Even a few years ago, the thought of taking Glasgow council from Labour would not have been considered by the SNP, but the arrival of proportional representation in 2007 started to erode Labour's power base. Budget cuts, disaffection with the council leadership and a scandal involving the resignation of the then-Labour council leader all ate away at the party until it now appears as if the Nationalists could take this city from the party that has ruled it unchallenged for the past 32 years.

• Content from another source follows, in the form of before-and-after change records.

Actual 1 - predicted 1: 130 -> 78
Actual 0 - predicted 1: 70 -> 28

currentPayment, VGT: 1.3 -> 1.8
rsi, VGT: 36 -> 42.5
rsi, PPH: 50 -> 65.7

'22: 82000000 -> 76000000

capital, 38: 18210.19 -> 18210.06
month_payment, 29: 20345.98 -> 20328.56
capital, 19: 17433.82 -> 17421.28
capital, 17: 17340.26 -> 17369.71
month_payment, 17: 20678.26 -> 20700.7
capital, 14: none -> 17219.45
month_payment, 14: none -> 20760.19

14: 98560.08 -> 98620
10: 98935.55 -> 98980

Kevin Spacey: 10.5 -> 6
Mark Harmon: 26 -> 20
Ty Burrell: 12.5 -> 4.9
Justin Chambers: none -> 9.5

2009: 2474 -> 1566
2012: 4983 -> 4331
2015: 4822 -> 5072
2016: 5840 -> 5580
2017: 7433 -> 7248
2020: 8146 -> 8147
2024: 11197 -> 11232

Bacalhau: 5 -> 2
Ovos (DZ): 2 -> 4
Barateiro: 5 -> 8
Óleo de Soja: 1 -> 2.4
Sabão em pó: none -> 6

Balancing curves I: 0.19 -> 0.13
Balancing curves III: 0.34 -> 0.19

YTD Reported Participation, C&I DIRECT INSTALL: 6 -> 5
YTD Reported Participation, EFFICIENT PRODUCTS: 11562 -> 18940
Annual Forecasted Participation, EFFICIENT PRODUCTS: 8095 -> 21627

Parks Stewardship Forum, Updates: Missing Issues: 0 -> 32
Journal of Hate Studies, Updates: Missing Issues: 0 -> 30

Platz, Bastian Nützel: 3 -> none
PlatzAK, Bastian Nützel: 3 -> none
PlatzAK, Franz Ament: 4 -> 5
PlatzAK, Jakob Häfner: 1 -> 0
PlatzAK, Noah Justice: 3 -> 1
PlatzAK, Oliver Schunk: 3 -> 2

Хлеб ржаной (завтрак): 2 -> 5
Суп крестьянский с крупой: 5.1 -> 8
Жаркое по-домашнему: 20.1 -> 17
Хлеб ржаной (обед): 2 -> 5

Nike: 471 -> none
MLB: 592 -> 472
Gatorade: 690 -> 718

But this has been a tough fight, particularly at the top, where Allison Hunter, the leader of the SNP group, and Gordon Matheson, her Labour counterpart, have traded blows like old-fashioned heavyweights. An SNP victory would be a "stepping stone" to independence, Ms Hunter declared, only to be hit by the Matheson riposte, "No one uses Glasgow as a stepping stone."

Ms Hunter has not made the campaign any easier for her party, first by stirring up that independence issue and then by confessing she did not know whether she would stay on as leader if the SNP does win this week.

It has been generally accepted that Mr Matheson has had a good campaign; but he needed one. It was his decision to purge a number of councillors to make way for new blood, which precipitated the formation of a rival party called Glasgow First, made up – in part – of the very councillors Mr Matheson had removed.

Mr Matheson was clear yesterday what he wants the election to be about. "The SNP are putting the referendum first and Labour are putting Glasgow first," he said. And he added: "The local elections are about local people and local jobs." He knows it is in Labour's interests to keep the contest rooted in Glasgow, away from the SNP's strengths, which are based around the party's Scottish Parliament.

But if the Nationalists do take Glasgow from Labour, then Alex Salmond will be delighted. He will know then that the SNP really has replaced Labour as Scotland's true national party.